He was among about 100 Chinese people setting off that morning to start the journey through the treacherous Darién Gap, the only land route to the US from South America. Xu said he learnt about the trek from YouTube and through Google searches, including “how to get outside of China” and “how to escape”.
In the last two years, the area has been one of the most difficult parts of a desperate journey for large numbers of migrants seeking to go north. So far, 481,000 people have crossed through the jungle this year, compared with 248,000 last year, according to Panamanian officials.
Most of the migrants have been Venezuelans, Ecuadoreans and Haitians fleeing crises at home, including economic and security problems.
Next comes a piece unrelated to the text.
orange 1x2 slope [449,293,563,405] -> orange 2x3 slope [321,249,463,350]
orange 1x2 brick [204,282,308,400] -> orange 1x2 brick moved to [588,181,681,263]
But this year, more and more Chinese have embarked on the journey.
So many have crossed that Chinese citizens are now the fourth-largest group traversing the jungle.
Most who arrived in the past year were middle-class adults who have headed to New York after being released from custody. New York has been a prime destination for migrants from other nations as well, particularly Venezuelans, who rely on the city’s resources, including its shelters. But few of the Chinese migrants are staying in the shelters. Instead, they are going where Chinese citizens have gone for generations: Flushing, Queens or, to some, the Chinese Manhattan, aka Chinatown.
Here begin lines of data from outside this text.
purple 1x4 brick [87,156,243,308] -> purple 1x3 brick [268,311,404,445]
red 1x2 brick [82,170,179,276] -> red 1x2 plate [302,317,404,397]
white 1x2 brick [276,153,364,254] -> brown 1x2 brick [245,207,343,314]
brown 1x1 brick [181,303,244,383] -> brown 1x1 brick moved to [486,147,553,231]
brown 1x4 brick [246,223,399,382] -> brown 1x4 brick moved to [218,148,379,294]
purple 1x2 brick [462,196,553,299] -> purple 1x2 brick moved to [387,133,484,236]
“New York is a self-sufficient Chinese immigrants community,” said the Reverend Mike Chan, the executive director of the Chinese Christian Herald Crusade, a faith-based group in the neighbourhood. Newcomers do not have to speak English because so many speak Mandarin or Cantonese, he added, making it easier to find a job as well. That kind of network helps people find immigration lawyers, housing and other basic needs.
In the past, most Chinese asylum-seekers have arrived on a visa and then applied to stay once they were in the country. The last such influx of Chinese migrants entering without a permit came by sea in the 1990s.